Uma significativa contribuição é dada por proprietários rurais. Gente como Breno Toreiro, Otávio Nolasco e José Bonfim, conhecido Zé Miúdo. A mera preocupação dos três se transformou em ação concreta, que se reflete no controle rígido do acesso às áreas e apoiando a fiscalização, acolhida de animais feridos, readaptação de animais em grandes viveiros, reintrodução na natureza e até suplementação alimentar nos tempos de escassez. O poder público local se juntou ao projeto em 2005, especialmente na área da educação ambiental, envolvendo a rede escolar.
A arara virou o xodó da cidade e é a logomarca da administração. Os biólogos também realçam a importância das Ongs mantenedoras, cujos recursos captados tornam possível às ações de proteção.

Áreas protegidas
Todo a Raso da Catarina é recomendado pelo MMA como área de proteção integral, em função da existência de espécies ameaçadas, alta fragilidade da área, ocorrência endemismo e a pressão antrópica (do homem) sobre o meio ambiente. Cinco unidades de conservação oficiais já estão implantadas no território de influência da arara, sendo a maior concentração de unidades no bioma caatinga.

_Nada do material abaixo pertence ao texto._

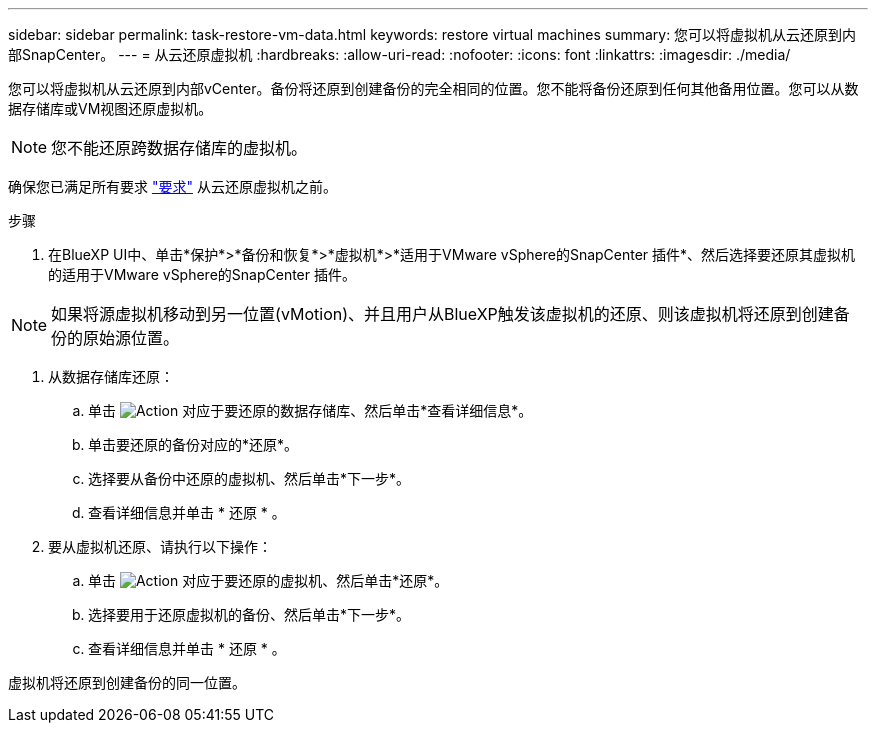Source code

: ---
sidebar: sidebar 
permalink: task-restore-vm-data.html 
keywords: restore virtual machines 
summary: 您可以将虚拟机从云还原到内部SnapCenter。 
---
= 从云还原虚拟机
:hardbreaks:
:allow-uri-read: 
:nofooter: 
:icons: font
:linkattrs: 
:imagesdir: ./media/


[role="lead"]
您可以将虚拟机从云还原到内部vCenter。备份将还原到创建备份的完全相同的位置。您不能将备份还原到任何其他备用位置。您可以从数据存储库或VM视图还原虚拟机。


NOTE: 您不能还原跨数据存储库的虚拟机。

确保您已满足所有要求 link:concept-protect-vm-data.html#Requirements["要求"] 从云还原虚拟机之前。

.步骤
. 在BlueXP UI中、单击*保护*>*备份和恢复*>*虚拟机*>*适用于VMware vSphere的SnapCenter 插件*、然后选择要还原其虚拟机的适用于VMware vSphere的SnapCenter 插件。



NOTE: 如果将源虚拟机移动到另一位置(vMotion)、并且用户从BlueXP触发该虚拟机的还原、则该虚拟机将还原到创建备份的原始源位置。

. 从数据存储库还原：
+
.. 单击 image:icon-action.png["Action"] 对应于要还原的数据存储库、然后单击*查看详细信息*。
.. 单击要还原的备份对应的*还原*。
.. 选择要从备份中还原的虚拟机、然后单击*下一步*。
.. 查看详细信息并单击 * 还原 * 。


. 要从虚拟机还原、请执行以下操作：
+
.. 单击 image:icon-action.png["Action"] 对应于要还原的虚拟机、然后单击*还原*。
.. 选择要用于还原虚拟机的备份、然后单击*下一步*。
.. 查看详细信息并单击 * 还原 * 。




虚拟机将还原到创建备份的同一位置。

A Estação Ecológica do Raso da Catarina foi criada em 1982, e tem uma área de 99.772 hectares. É a segunda maior área de preservação da Bahia. A APA Serra Banca foi criada em 2001 pelo governo estadual e tem 67.234 hectares, sendo contínua à estação do Raso, onde se concentra área de dormitório e de reprodução da espécie. A Estação Biológica de Canudos pertence à Biodiversitas, que adquiriu a área tornando-a oficialmente protegida por lei em 1989, onde mantém duas bases de pesquisas. Já o Parque Estadual de Canudos, foi criado em 1986 e tem 1.321 hectares. Há também na região a área de Relevante Interesse Ecológico de Cocorobó. E duas áreas indígenas, Pankararé e a Tuxá.